Bloc de texte:
◇ ◇ ◇ ◇

Saisi des cas de ces derniers en octobre 1979 et au cours du premier trimestre 1980, le Médiateur ne pouvait rester insensible à la situation de fait créée par la détention de onze jeunes gens contraints d'attendre en prison la décision de cassation du Conseil d'Etat. Ces incarcérations lui apparaissaient d'autant plus " inéquitables " et " abusives " que la Haute Assemblée ne manquerait pas de donner raison aux candidats objecteurs lorsqu'elle serait conduite à statuer.
En effet, selon une jurisprudence jusqu'alors constante, le Conseil d'Etat, dans le cas de demandes de statut formulées à l'aide de la lettre " OP20 ", cassait les décisions de refus de la Commission Juridictionnelle considérant que le caractère stéréotypé de cette lettre ne saurait lui retirer sa valeur de preuve (Arrêt Michalet - 26 décembre 1973) et que les termes utilisés permettaient de justifier les convictions philosophiques nécessaires à la demande de statut. Le Conseil d'Etat considérait également que la Commission devait être censurée lorsqu'il apparaissait qu'elle n'avait pas recherché si les documents du dossier qu'elle avait jugés insuffisants exprimaient, ou non des convictions sincères et personnelles (Arrêt Dollet du 27 juillet 1979) et suggérait (Arrêt Michalet précité) ou recommandait à la Commission Juridictionnelle d'utiliser toutes les mesures d'instruction en son pouvoir, notamment la comparution et l'audition du demandeur. Cette possibilité, facultative (article L 45 de la loi du 20 juin 1971), n'avait jusqu'alors jamais été utilisée.

◇ ◇ ◇ ◇

Travail à faire:
a – Relevez, dans l'ordre, toutes les indications de date (jour, mois, trimestre ou année) que contient l'extrait sur le Médiateur et le Conseil d'État.
b – Reprenez l'extrait sur le Médiateur et le Conseil d'État à la suite de sa dernière phrase.

Données fournies:
◇ ◇ ◇ ◇

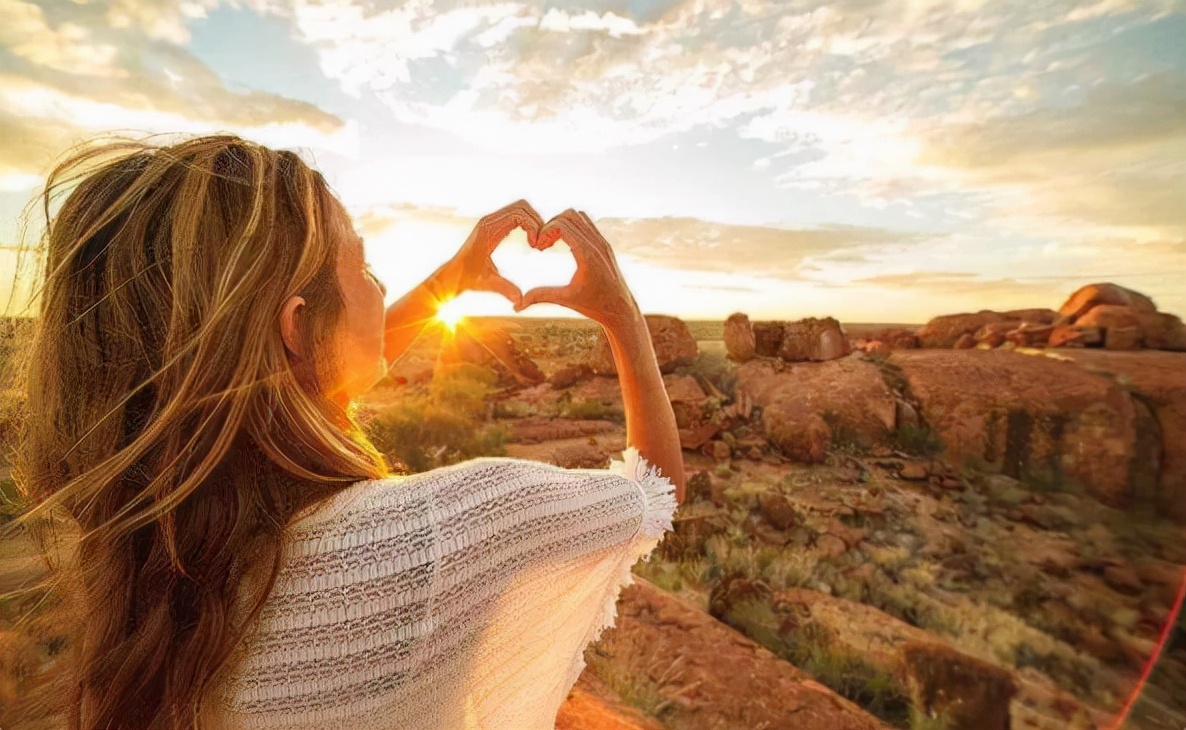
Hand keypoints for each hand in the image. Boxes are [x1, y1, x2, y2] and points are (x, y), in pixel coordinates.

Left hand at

◇ ◇ ◇ ◇

Liste des réponses:
a – octobre 1979 ; premier trimestre 1980 ; 26 décembre 1973 ; 27 juillet 1979 ; 20 juin 1971

b –
Dans ce contexte, le Médiateur estimait " plus sage " que, dans l'attente des décisions du Conseil d'Etat, il soit sursis à l'incorporation des intéressés ou qu'à tout le moins, les Parquets militaires n'engagent pas de poursuite (notons sur ce point qu'au terme de l'article 113 du Code de Justice Militaire, le droit de mettre en mouvement l'action publique " appartient dans tous les cas au Ministre des Armées "). Une telle attitude lui paraissait de nature à dédramatiser une situation dont la dégradation pouvait devenir préjudiciable à l'armée.
Si l'article 11 de la loi instituant le Médiateur ne lui permet pas de remettre en cause le bien-fondé d'une décision juridictionnelle, ce même article lui laisse néanmoins " la faculté de faire des recommandations auprès de l'organisme mis en cause ". Le Médiateur intervint donc auprès du ministère de la Défense afin d'obtenir :
- la libération des objecteurs emprisonnés ;
- la mise en place de mesures susceptibles de retarder l'incorporation dans le service armé jusqu'au prononcé de la décision finale, conformément à la résolution n° 337 (d) adoptée le 26 Janvier 1967 par l'Assemblée consultative du Conseil de l'Europe ;
- le renforcement des moyens de la commission juridictionnelle, afin de faciliter la comparution personnelle des candidats objecteurs.
L'arrêt Dollet du 25 Juillet 1980 allait mettre un terme à l'annulation systématique des décisions de refus du statut d'objecteur de la Commission Juridictionnelle par le Conseil d'Etat.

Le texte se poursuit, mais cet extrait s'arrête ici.